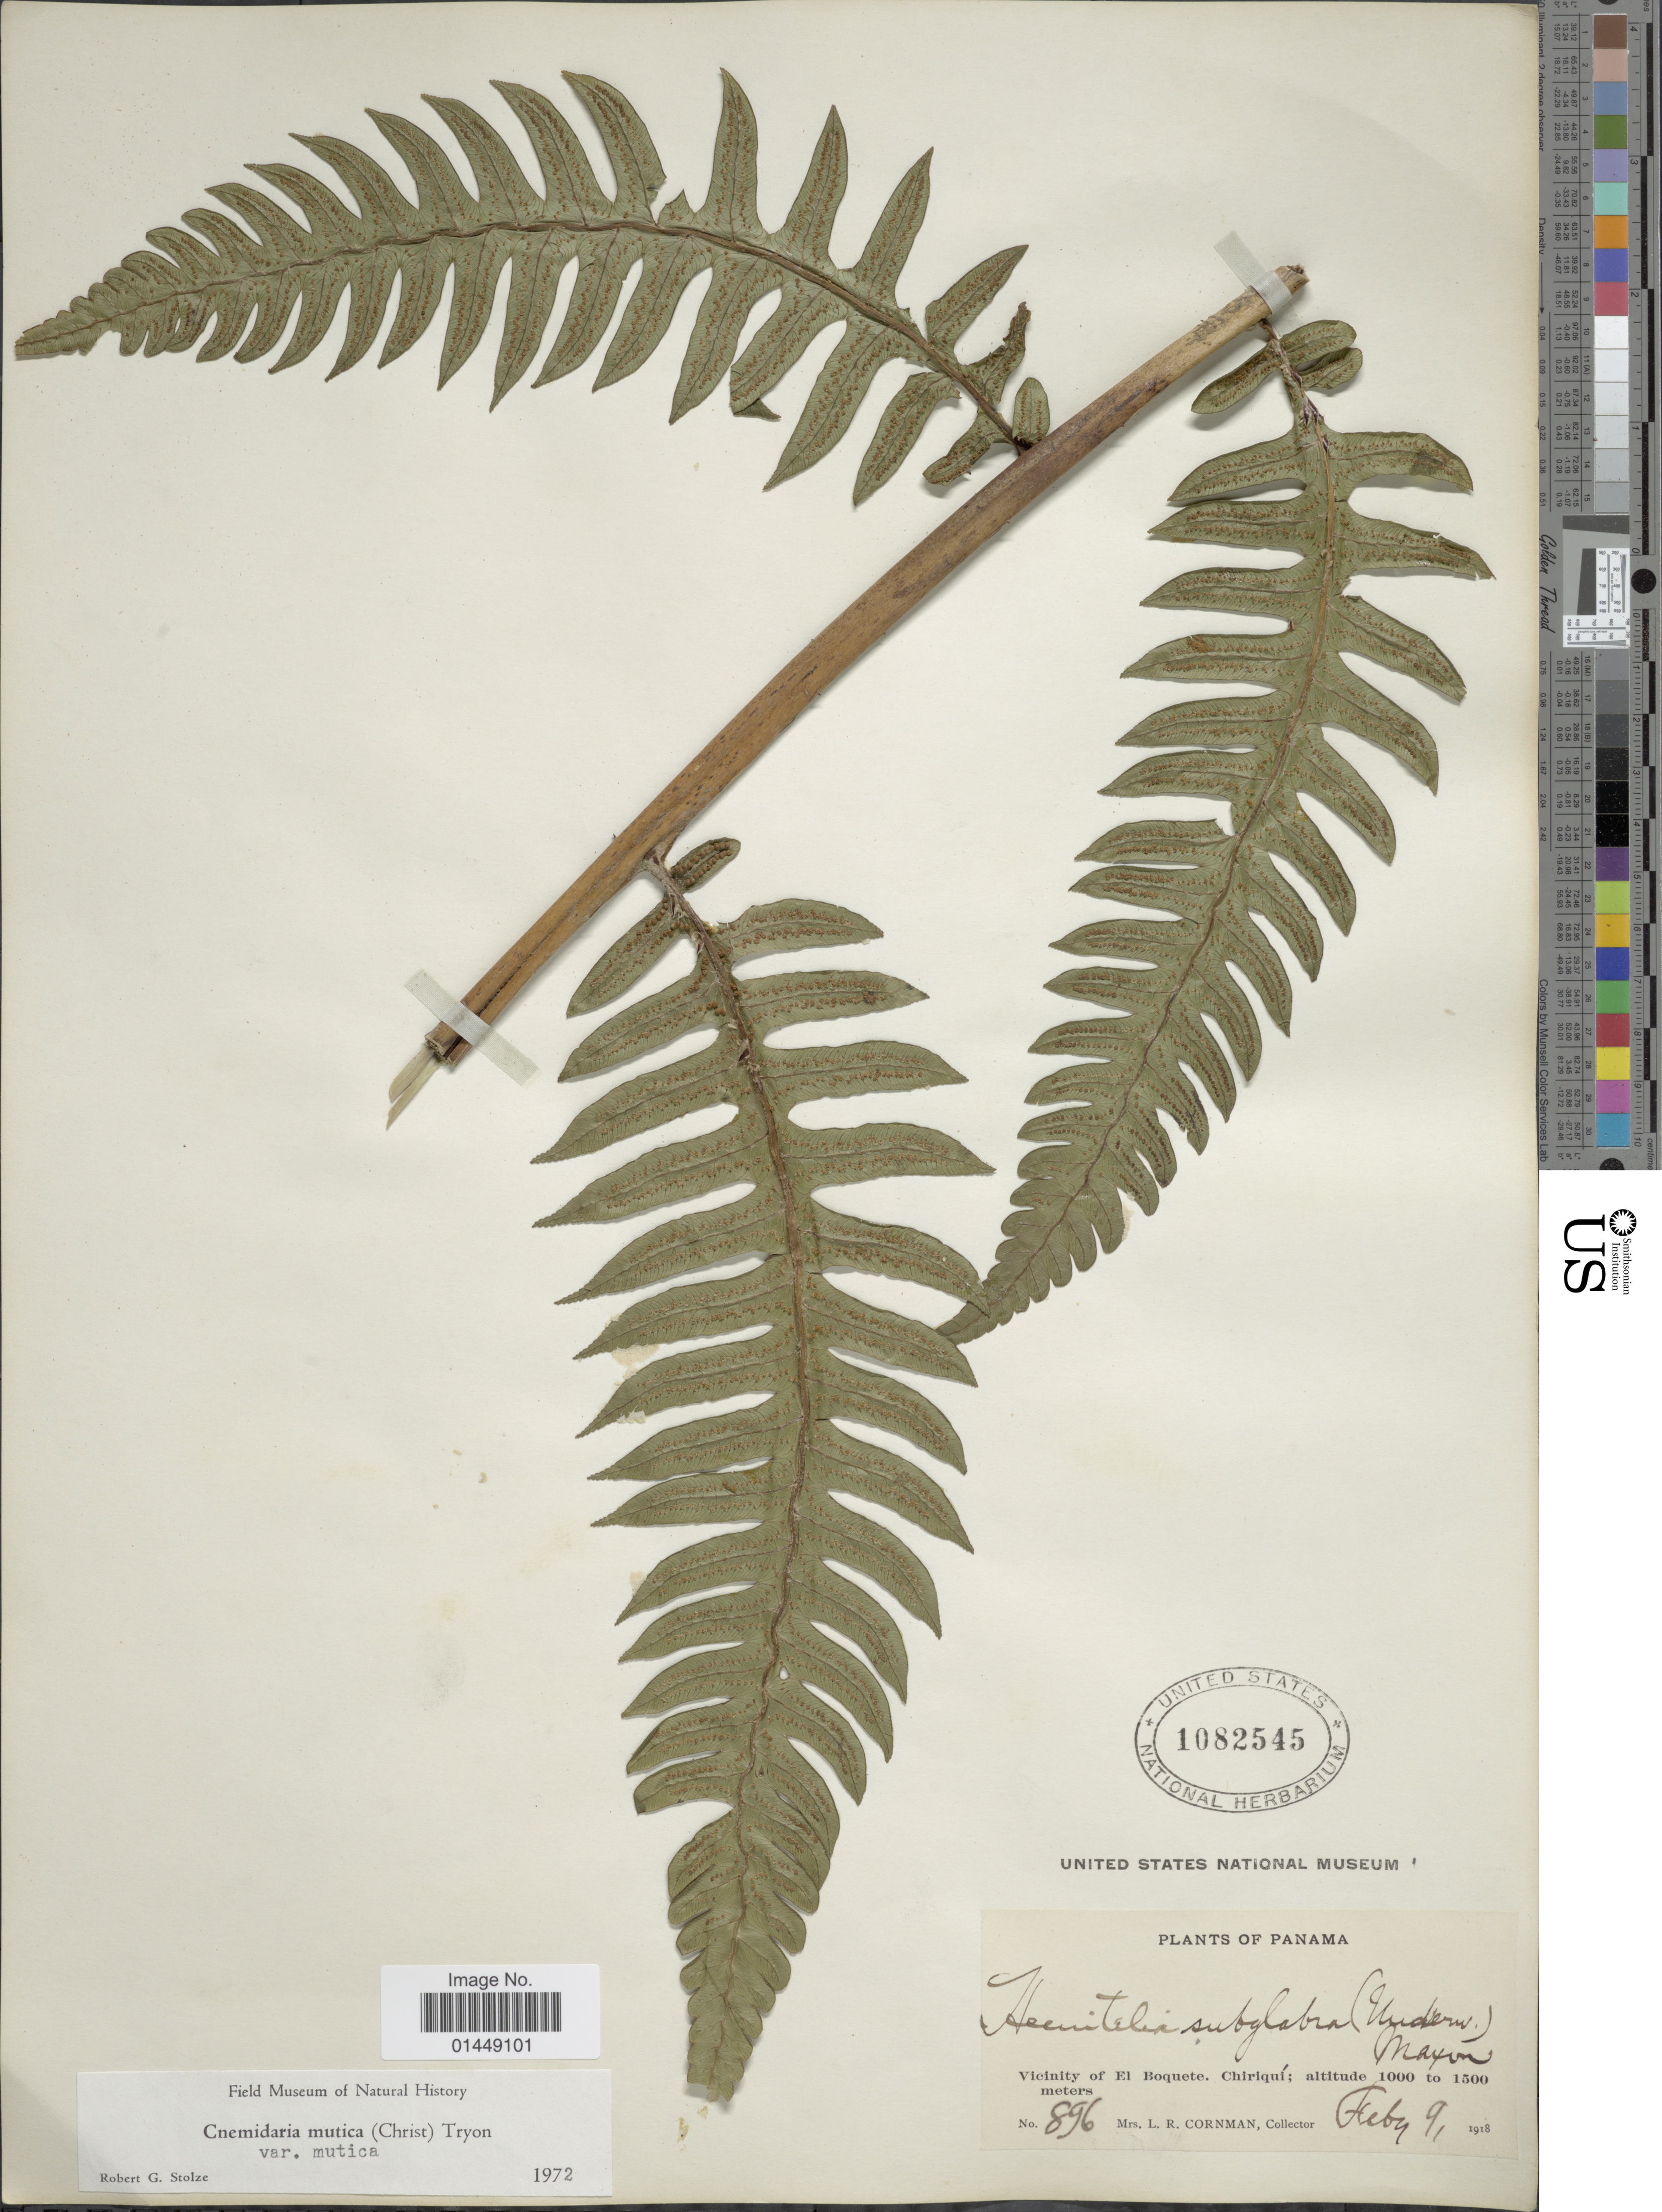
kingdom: Plantae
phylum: Tracheophyta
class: Polypodiopsida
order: Cyatheales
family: Cyatheaceae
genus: Cyathea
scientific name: Cyathea mutica var. mutica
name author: (Christ) Domin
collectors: L. Cornman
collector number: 896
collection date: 1918-02-09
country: Panama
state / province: Chiriqui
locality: Vicinity of El Boquete. Chiriquí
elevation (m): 1000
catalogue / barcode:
------------
● **What the exercise asks**
Rewrite all the rows above, changing "collection date" to "date collected" and leaving everything else as it is, and omit the pictures.

● **Solution below**
kingdom: Plantae
phylum: Tracheophyta
class: Polypodiopsida
order: Cyatheales
family: Cyatheaceae
genus: Cyathea
scientific name: Cyathea mutica var. mutica
name author: (Christ) Domin
collectors: L. Cornman
collector number: 896
date collected: 1918-02-09
country: Panama
state / province: Chiriqui
locality: Vicinity of El Boquete. Chiriquí
elevation (m): 1000
catalogue / barcode:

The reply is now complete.